Techniques used for fraud detection
Techniques used
for fraud detection fall into two primary classes: statistical techniques and
artificial intelligence. Examples of statistical data analysis techniques are:
- Data preprocessing techniques for detection, validation, error correction, and filling up of missing or incorrect data.
- Calculation of various statistical parameters such as averages, quantiles, performance metrics, probability distributions, and so on. For example, the averages may include average length of call, average number of calls per month and average delays in bill payment.
- Models and probability distributions of various business activities either in terms of various parameters or probability distributions.
- Computing user profiles.
- Time-series analysis of time-dependent data.
- Clustering and classification to find patterns and associations among groups of data.
- Matching algorithms to detect anomalies in the behavior of transactions or users as compared to previously known models and profiles. Techniques are also needed to eliminate false alarms, estimate risks, and predict future of current transactions or users.
Fraud management
is a knowledge-intensive activity. The main AI techniques used for fraud
management include:
- Data mining to classify, cluster, and segment the data and automatically find associations and rules in the data that may signify interesting patterns, including those related to fraud.
- Expert systems to encode expertise for detecting fraud in the form of rules.
- Pattern recognition to detect approximate classes, clusters, or patterns of suspicious behavior either automatically (unsupervised) or to match given inputs.
- Machine learning techniques to automatically identify characteristics of fraud.
- Neural networks that can learn suspicious patterns from samples and used later to detect them.
VII.
How do Neural Networks
Help IN Fraud Detection
The inherit nature
of neural networks is the ability to learn is being able to capture and
represent complex input/output relationships. The motivation for the
development of neural network technology stemmed from the desire to develop an
artificial system that could perform "intelligent" tasks similar to
those performed by the human brain. Neural networks resemble the human brain in
the following two ways: [4]
- A neural network acquires knowledge through learning.

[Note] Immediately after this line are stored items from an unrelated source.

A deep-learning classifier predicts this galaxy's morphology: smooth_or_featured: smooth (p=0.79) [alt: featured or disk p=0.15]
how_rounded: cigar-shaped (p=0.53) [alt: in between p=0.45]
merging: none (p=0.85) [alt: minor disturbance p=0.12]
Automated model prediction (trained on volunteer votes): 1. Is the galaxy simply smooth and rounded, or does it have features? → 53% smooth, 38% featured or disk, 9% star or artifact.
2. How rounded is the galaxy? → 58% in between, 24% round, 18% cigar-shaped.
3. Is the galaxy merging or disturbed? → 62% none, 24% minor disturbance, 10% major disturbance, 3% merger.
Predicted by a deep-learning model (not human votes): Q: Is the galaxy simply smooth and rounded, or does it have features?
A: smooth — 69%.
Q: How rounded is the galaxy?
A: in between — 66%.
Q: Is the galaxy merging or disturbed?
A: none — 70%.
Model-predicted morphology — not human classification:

- A neural network's knowledge is stored within inter-neuron connection strengths known as synaptic weights. The true power and advantage of neural networks lies in their ability to represent both linear and non-linear relationships and in their ability to learn these relationships directly from the data being modelled. Traditional linear models are simply inadequate when it comes to modelling data that contains non-linear characteristics.
VIII.
What is Sentinel
Sentinel is a
complete solution designed to prevent, detect, analyze and follow up banking
fraud in any entity or corporation in the financial business. Specific fraud
detection solutions may include:
- Credit
- Debit
- ATM
With Sentinel one
company can monitor the activities of accounts, cardholders and merchants by
using a robust and powerful technology based on rules, parameters and
indicators. In other words, one can obtain immediate results from the moment
one installs the software[9].
Sentinel allows us
to:
- Process data from any origin, whether it comes from transactions, merchants or cardholders.
- Monitor issuer, acquirer or banking activities.

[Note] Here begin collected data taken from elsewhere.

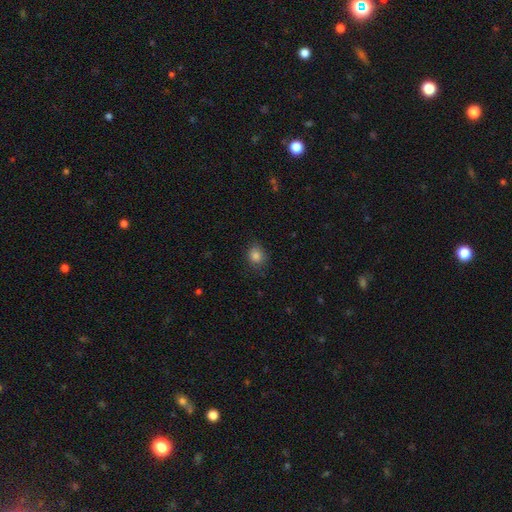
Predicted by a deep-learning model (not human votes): Morphology: type=smooth (84%); roundness=round (68%); merging=none (80%).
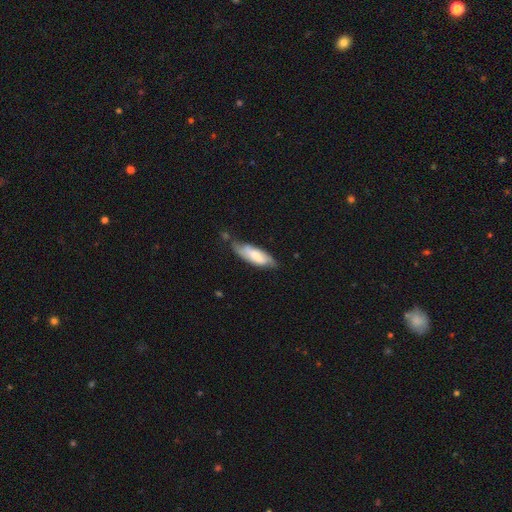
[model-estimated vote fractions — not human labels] This is possibly a smooth galaxy (53%). How rounded: possibly in between (57%). Merging: possibly none (57%).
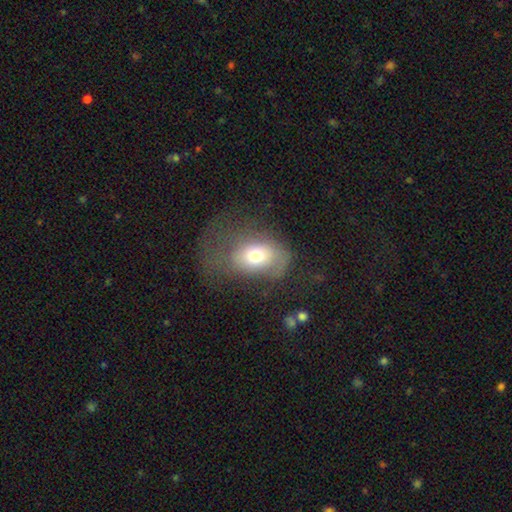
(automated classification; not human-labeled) Smooth or featured?
  - smooth: 66% *
  - featured or disk: 23%
  - star or artifact: 11%
How rounded?
  - in between: 72% *
  - round: 27%
  - cigar-shaped: 1%
Merging?
  - major disturbance: 43% *
  - none: 32%
  - minor disturbance: 22%
  - merger: 2%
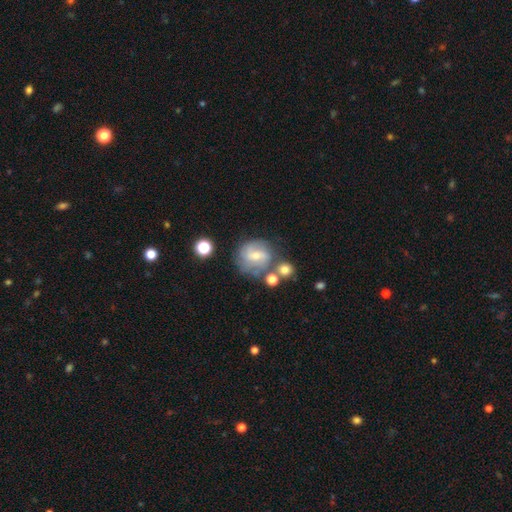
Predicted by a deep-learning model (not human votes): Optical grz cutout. It shows a featured or disk galaxy (51%). Merging: none (56%).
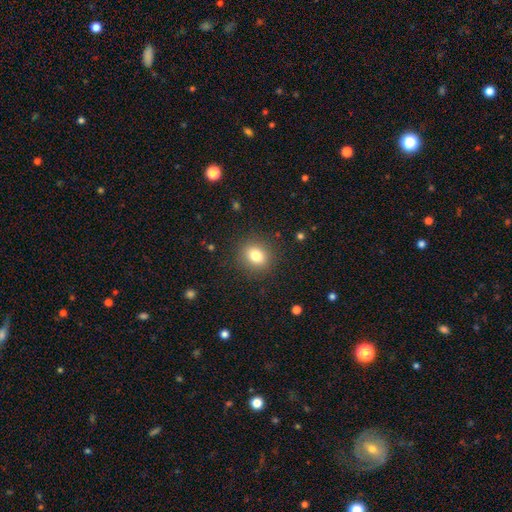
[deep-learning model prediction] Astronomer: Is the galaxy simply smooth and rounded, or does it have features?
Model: smooth — 81%.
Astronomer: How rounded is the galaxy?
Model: round — 72%.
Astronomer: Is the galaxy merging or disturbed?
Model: none — 88%.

- Examine information by strategic business units such as countries, regions, banks, etc.
- Analyze data from a managerial perspective, through a technology known as “Business Intelligence.”

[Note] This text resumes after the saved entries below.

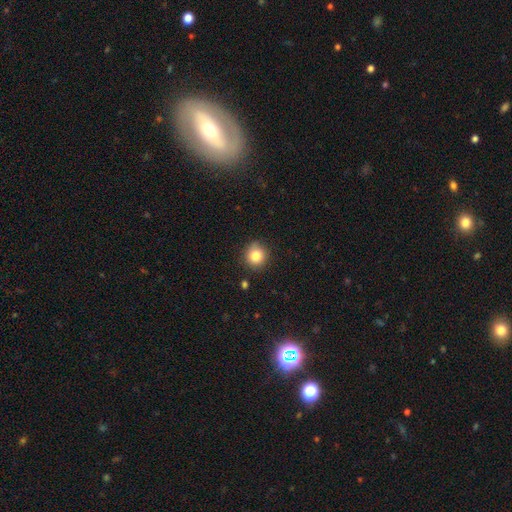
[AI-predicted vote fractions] smooth_or_featured: smooth (p=0.83) [alt: star or artifact p=0.10]
how_rounded: round (p=0.90) [alt: in between p=0.09]
merging: none (p=0.86) [alt: minor disturbance p=0.10]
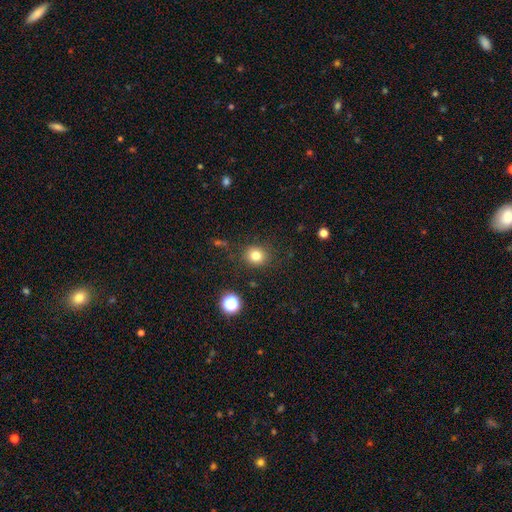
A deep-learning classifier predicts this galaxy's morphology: The model was most divided on "how rounded": round: 83%, in between: 16%, cigar-shaped: 1%. More confident: merging — none (86%); smooth or featured — smooth (80%).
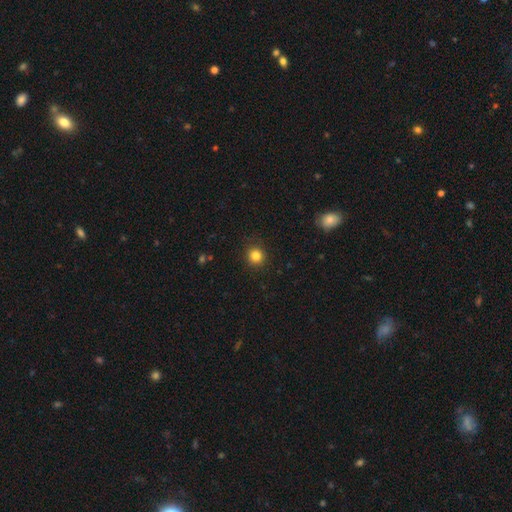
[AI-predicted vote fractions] Smooth or featured? Predicted: smooth (p=0.83). How rounded? Predicted: round (p=0.92). Merging? Predicted: none (p=0.90).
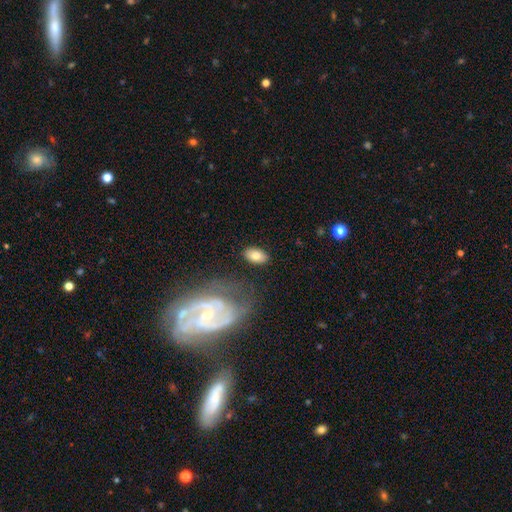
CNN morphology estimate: smooth 74%, featured or disk 18%, star or artifact 8%. Down the decision tree: how rounded — in between (90%); merging — none (82%).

- Evaluate the performance of the rules created in the system and the profit generated by them.
- Minimize risk and loss due to banking fraud.
IX.
What is Neural Fraud
Management Systems (NFMS)
The Neural Fraud
Management System is a completely automated and state-of-the-art integrated
system of neural networks, Fraud Detection Engine, Automatic Modeling System
(AMS), supervised clustering, and system retune.
Combined with
Sentinel the Neural Fraud Management System (NFMS) can automatically scale the
relative importance of fraud to non-fraud, group symbols to reduce
dimensionality, and evolve over time to detect new patterns and trend types in
frauds[3].
By adding the
intelligence of neural network technology to an already successful rule-based
system, one can increase the detection of legitimate fraud transactions up to
80% with as low as 1% false detections or less! .
X.
How does NFMS work
Figure 3
Working Principle of NFM
- The Neural Networks are completely adaptive able to learn from patterns of legitimate behavior and adapting to the evolving of behavior of normal transactions and patterns of fraud transactions and adapting to the evolving of the behavior of fraud transactions. The recall process of the Neural Networks is extremely fast and can make decisions in real time.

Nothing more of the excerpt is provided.